═══ SELECTED EXTRACT
Pandas HDFStore of MultiIndex DataFrames: how to efficiently get all indexes

Question

In Pandas, is there a way to efficiently pull out all the MultiIndex indexes present in an HDFStore in table format?

I can select() efficiently using where=, but I want all indexes, and none of the columns. I can also select() using iterator=True to save RAM, but that still means reading pretty much all the table from disk, so it's still slow.

I have been hunting in the store.root..table.* stuff, hoping that I can get a list of index values. Am I on the right track?

Plan B would be to keep a shorter MultiIndex DataFrame that just contains empty DataFrames appended every time I append the main one. I can retrieve that and get the index much more cheaply than the main one. Inelegant though.

Answer 1

Create a multi-index df

In [35]: df = DataFrame(randn(100000,3),columns=list('ABC'))

In [36]: df['one'] = 'foo'

In [37]: df['two'] = 'bar'

In [38]: df.ix[50000:,'two'] = 'bah'

In [40]: mi = df.set_index(['one','two'])
══════
═══ SUPPLIED MATERIAL
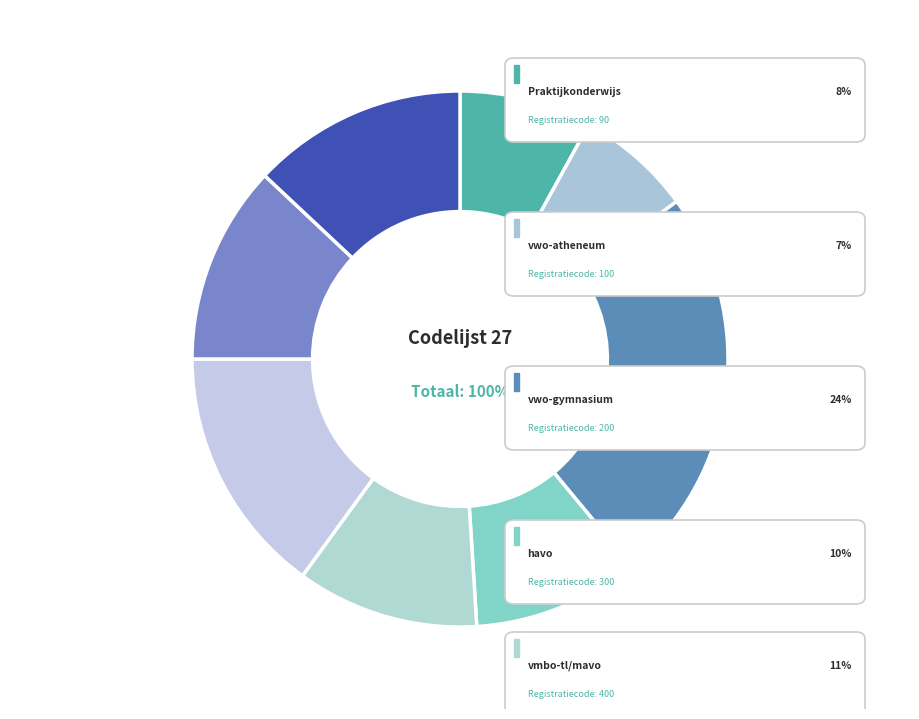

To the nearest percent, what portion does vmbo-kb represent?

12%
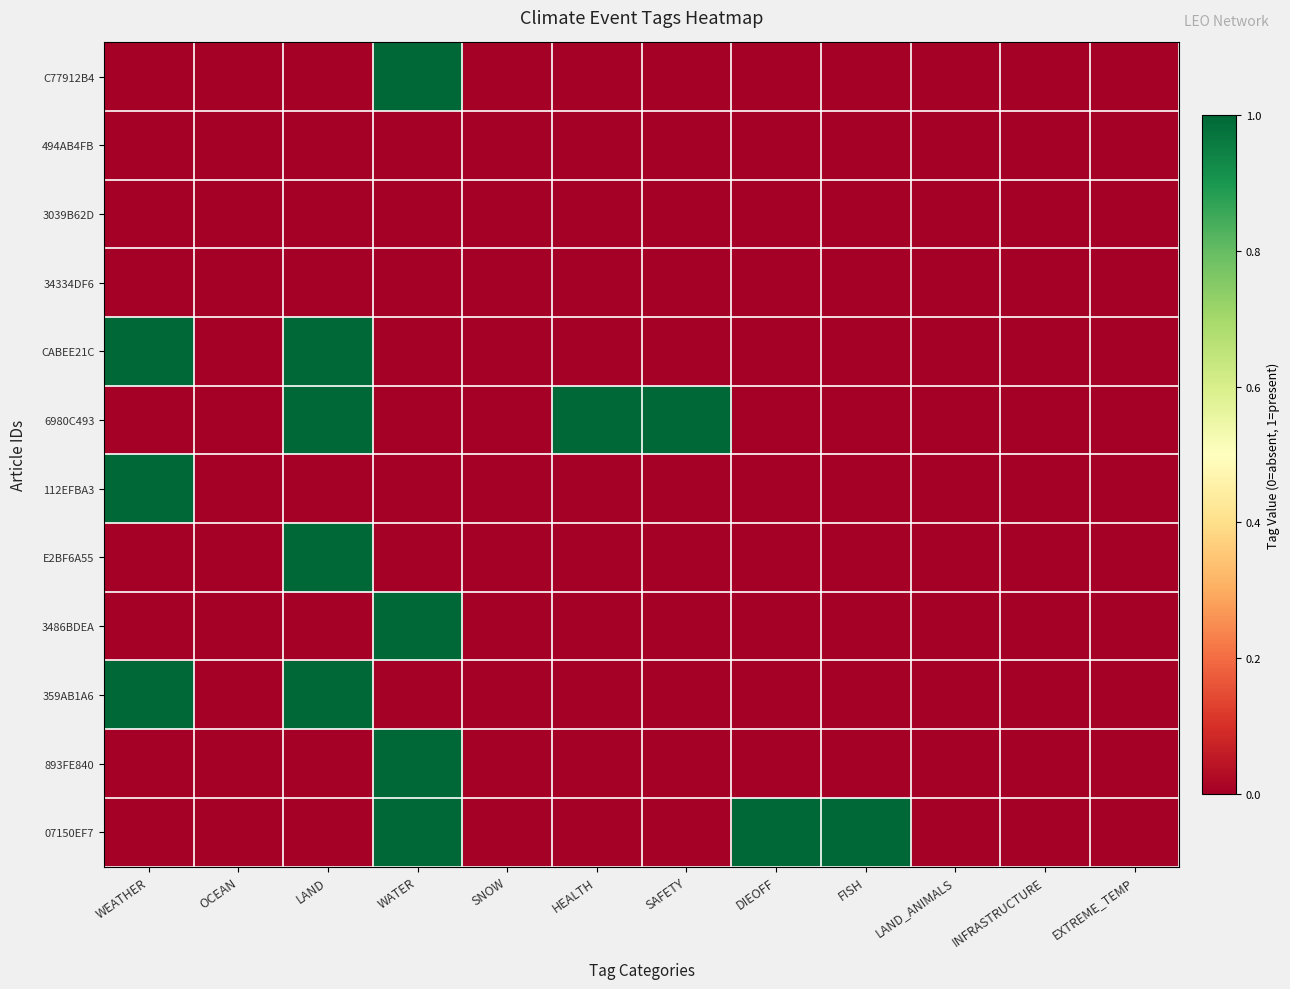

At which category does the chart reach its minimum across all series?

WEATHER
══════
Resume the forum thread about getting the MultiIndex indexes out of a pandas HDFStore, continuing the answer right after its final code step.

In [41]: mi
Out[41]: 
<class 'pandas.core.frame.DataFrame'>
MultiIndex: 100000 entries, (foo, bar) to (foo, bah)
Data columns (total 3 columns):
A    100000  non-null values
B    100000  non-null values
C    100000  non-null values
dtypes: float64(3)

Store it as a table

In [42]: store = pd.HDFStore('test.h5',mode='w')

In [43]: store.append('df',mi)

get_storer will return the stored object (but not retrieve the data)

In [44]: store.get_storer('df').levels
Out[44]: ['one', 'two']

In [2]: store
Out[2]: 
<class 'pandas.io.pytables.HDFStore'>
File path: test.h5
/df            frame_table  (typ->appendable_multi,nrows->100000,ncols->5,indexers->[index],dc->[two,one])

The index levels are created as data_columns, meaning you can use them in selections This is how to select only the index

In [48]: store.select('df',columns=['one'])
Out[48]: 
<class 'pandas.core.frame.DataFrame'>
MultiIndex: 100000 entries, (foo, bar) to (foo, bah)
Empty DataFrame

To select a single column and return it as a mi-frame

In [49]: store.select('df',columns=['A'])
Out[49]: 
<class 'pandas.core.frame.DataFrame'>
MultiIndex: 100000 entries, (foo, bar) to (foo, bah)
Data columns (total 1 columns):
A    100000  non-null values
dtypes: float64(1)

To select a single column as a Series (which can also be the index as these are stored as columns). This will be quite fast.

In [2]: store.select_column('df','one')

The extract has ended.